ROAは「Return On Asset(総資産利益率)」の略称で、利益(一般的に純利益)を総資産で割って算出する経営指標のことです。

同記事は「16年の日本企業のROAは2.90%と、5年前と比べて0.37ポイント上昇した。米国は0.36ポイント低下の2.89%。ドイツは1.35%と0.18ポイントの上昇にとどまった」と報じています。

ROAの重要性が高まっています。政府は成長戦略の一環としてROAの水準向上を目標として掲げています。民間では例えば、J・フロントリテイリング傘下の大丸松坂屋百貨店では、店長の評価指標にROAを導入すると報じられています(2017年8月26日付日本経済新聞)。
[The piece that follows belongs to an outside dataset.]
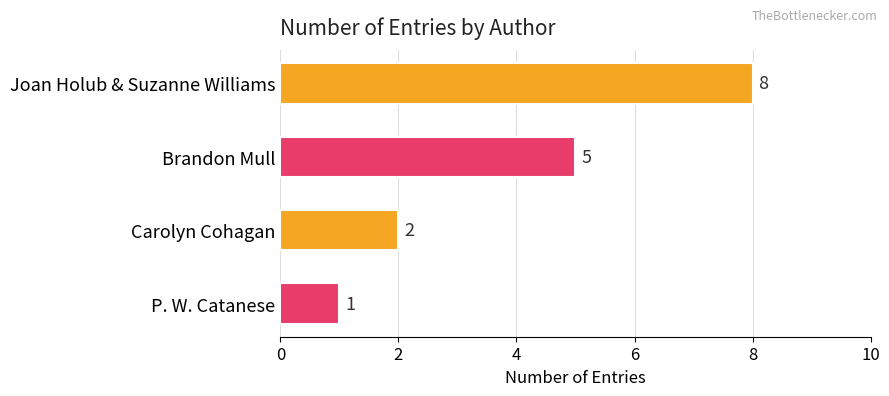

What is the greatest value displayed?

8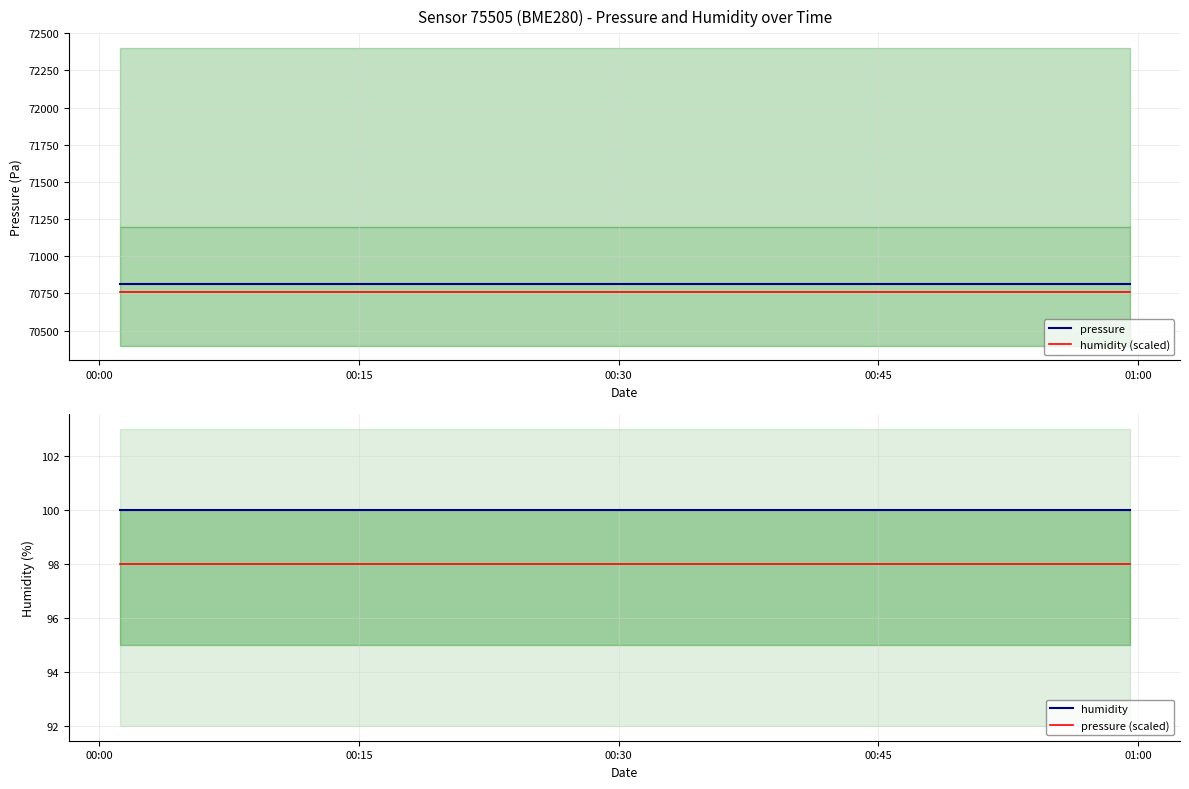

Does the chart display data point markers on the line(s)?

No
ROAは総資産で割って算出する指標なので、総資産が物差しとなります。総資産は、銀行からの借入金や株主からの資金などを使って手に入れた店舗や工場、現金といった財産の全てを指し示します。店舗などの資産がどれだけ利益を稼いだのかを示すのがROAとなります。
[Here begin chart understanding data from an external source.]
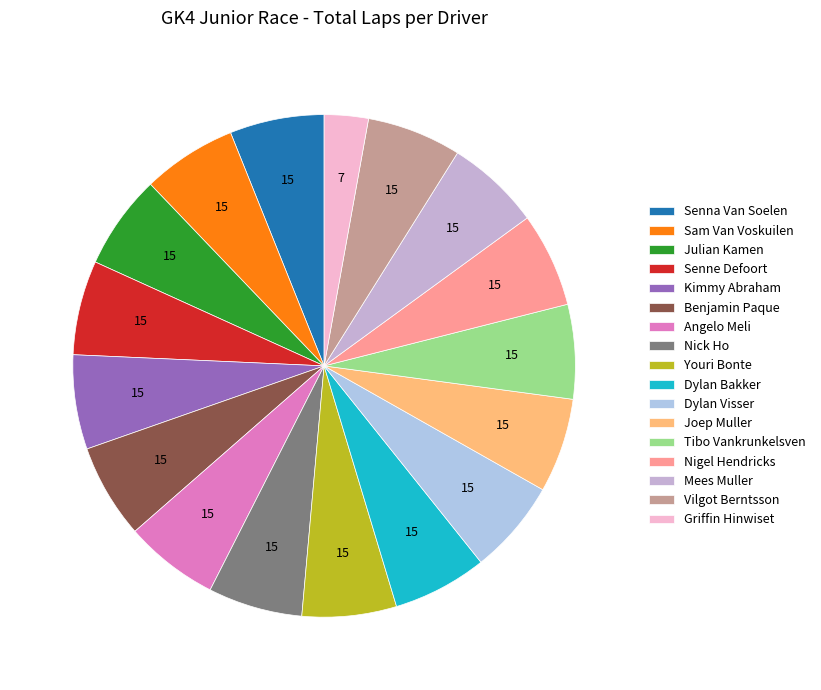

Is there any slice that represents more than half of the pie?

No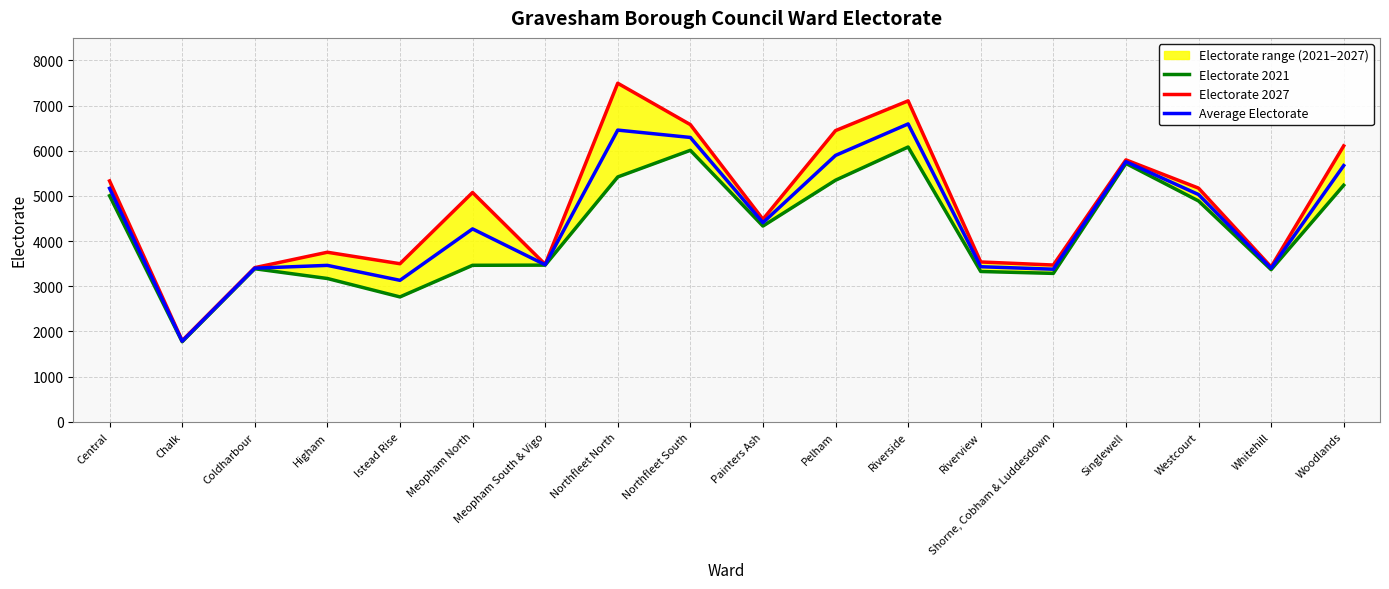

Where is Electorate 2027 nearest to the value 4646?

Painters Ash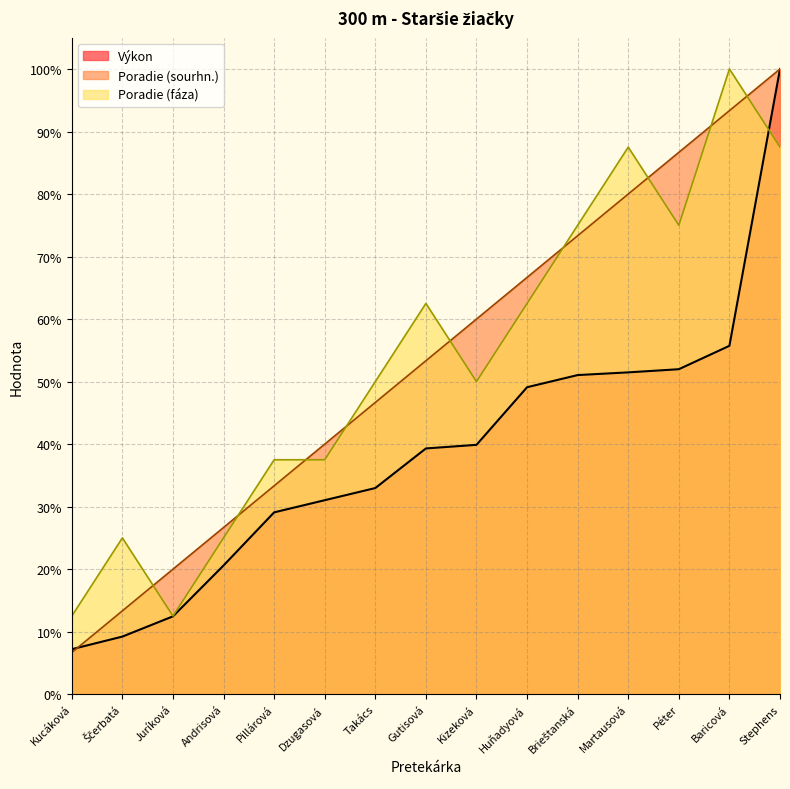

What are all the series names shown in the legend?

Výkon, Poradie (sourhn.), Poradie (fáza)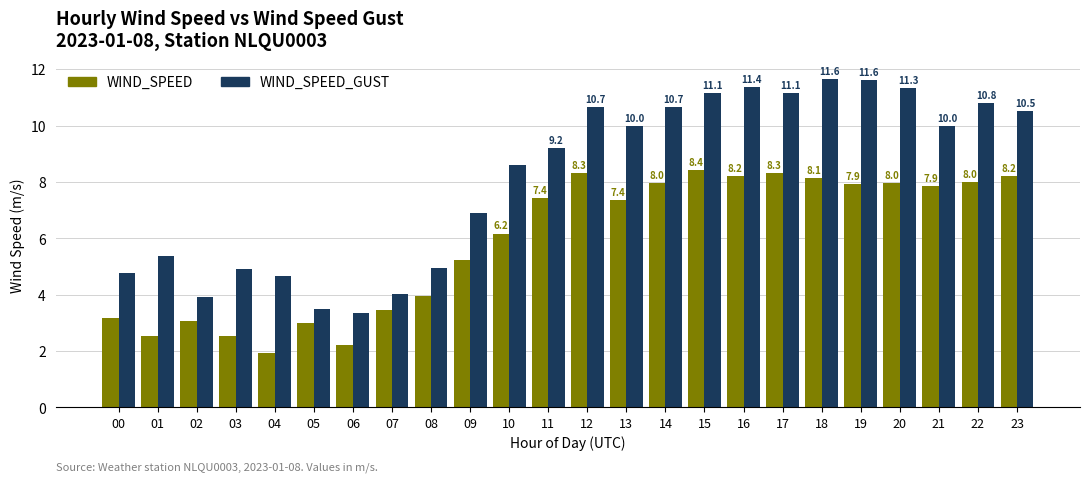

At which label does WIND_SPEED first exceed 7?

11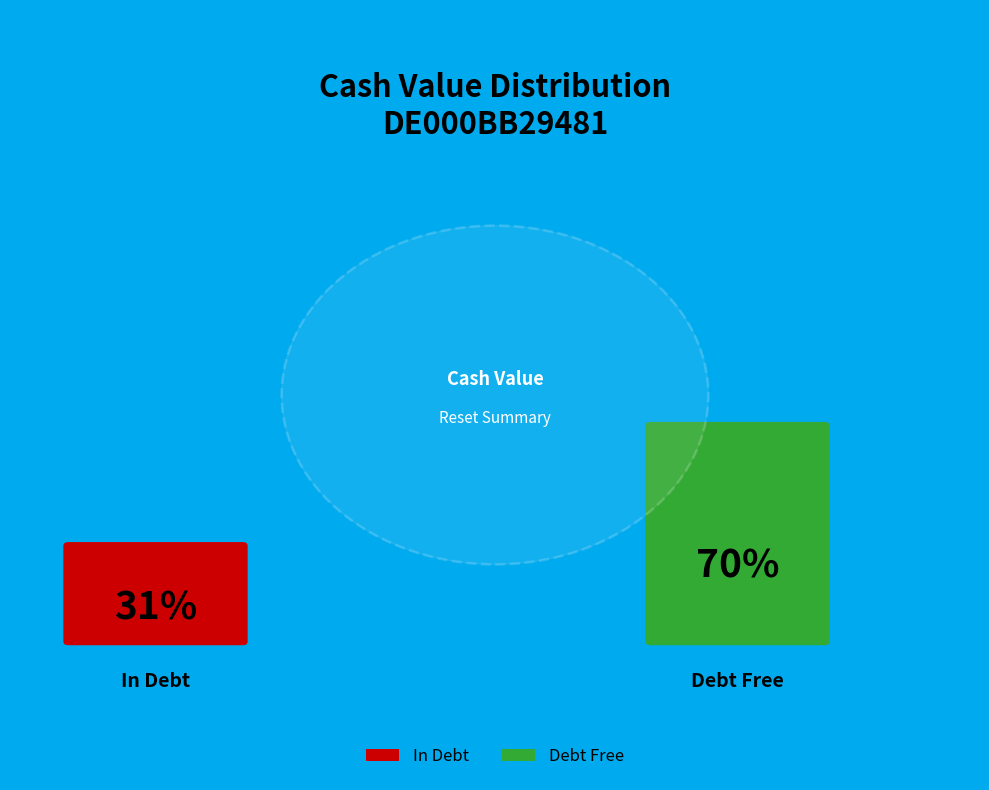

True or false: 2025-09-10 accounts for 1% of the total.

False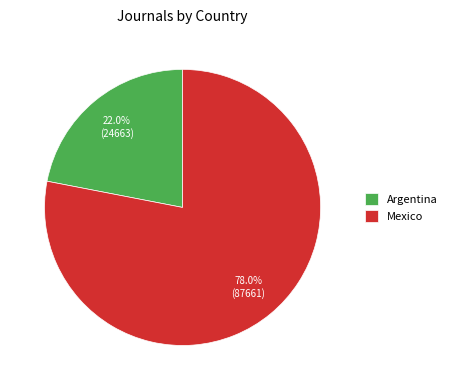

Approximately how many times larger is the value at Argentina compared to Mexico?

0.3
例えば、それぞれが100万円の純利益を稼いだAとBの2つの企業があったとして、 A社は1億円の総資産を持っていて、B社は1000万円の総資産を持っていたとすると、A社のROAは1%でB社は10%となります。

この場合、A社は1億円の総資産を持っていて、例えば豪華な店舗を構えているなどですごいように見えるかもしれませんが、B社と比べて効率的とは言えません。無駄に豪華なのかもしれません。

一方、B社の総資産は1000万円でみすぼらしい店舗しか持っていないかもしれませんが、10%という高いROAのため、A社に比べて効率的に店舗などの資産を活用して利益を稼ぎ出していることになります。無駄が少なく効率的な経営をしていることになるのです。

少し話は逸れますが、世界一の大富豪であるビル・ゲイツは飛行機に乗る時はエコノミーを利用することで知られています。飛ぶ時間は変わらないのだから、エコノミーの方が安く済むと考えているからです。この考え方は、少ない投資で効率的に利益・便益を得るという点でROAと発想が同じと言えるでしょう。

さて、日本の代表的な小売り・外食企業の2016年度のROAを確認してみます。純利益を期首期末平均総資産で除して算出しました。

イオン 0.13%
セブン&アイ・ホールディングス 1.77%
三越伊勢丹ホールディングス 1.15%
ファーストリテイリング(IFRS) 4.00%
ヤマダ電機 2.99%
ニトリホールディングス 13.30%
日本マクドナルドホールディングス 2.99%

ニトリのROAの高さが際立っています。少ない資産で効率的に多くの利益を稼いでいることを示しています。一方、イオンはかなり低い状況です。売上高と総資産はともに8兆円台と巨大ですが、利益が少なく効率的に稼いでいるとは言えません。無駄が多いと言えそうです。

ROAは「売上高純利益率」と「総資産回転率」に分解することができます。

ROA(総資産利益率)
=純利益÷総資産
=(純利益÷売上高)×(売上高÷総資産)
=売上高純利益率×総資産回転率

売上高純利益率は例えば、利益率の高い商品の品揃えを強化したり、無駄な経費を削減したり、借金を前倒しで返済して利息の支払いを抑えたりすることで高めることができます。

総資産回転率は例えば、在庫コントロール能力を高めて適正な在庫水準での運用を実現したり、使用することがない設備などを売却したり、借金を前倒しで返済したりすることで高めることができます。

もちろん、設備投資などで販売力が高まるのであれば投資して資産を増やすべきです。資産の増加はROAの低下要因となりますが、売上高が上がって利益も上がれば、結果としてROAが上がる可能性があります。

いずれにしても、これまで以上に「資産」の効率性が問われることになりそうです。